• [Exercise instructions] Each record must be copied in full and unchanged; any image it holds is excluded.

(Extracted page text data)
##############################

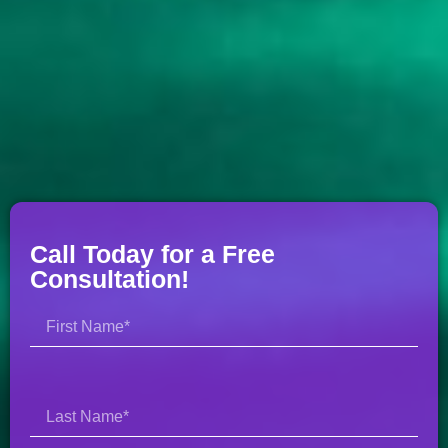
Call Today for a Free
Consultation!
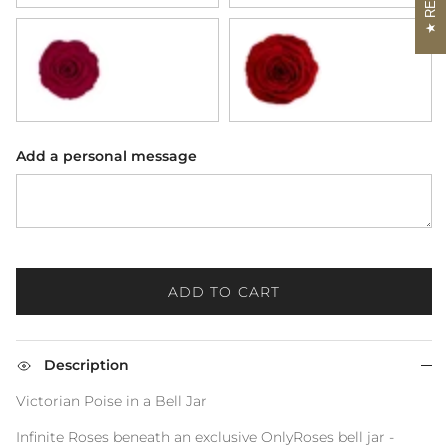
Rhubarb
Scarlet
Add a personal message
ADD TO CART
Description
Victorian Poise in a Bell Jar
Infinite Roses beneath an exclusive OnlyRoses bell jar -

##############################

• [Task output]
Call Today for a Free
Consultation!
Rhubarb
Scarlet
Add a personal message
ADD TO CART
Description
Victorian Poise in a Bell Jar
Infinite Roses beneath an exclusive OnlyRoses bell jar -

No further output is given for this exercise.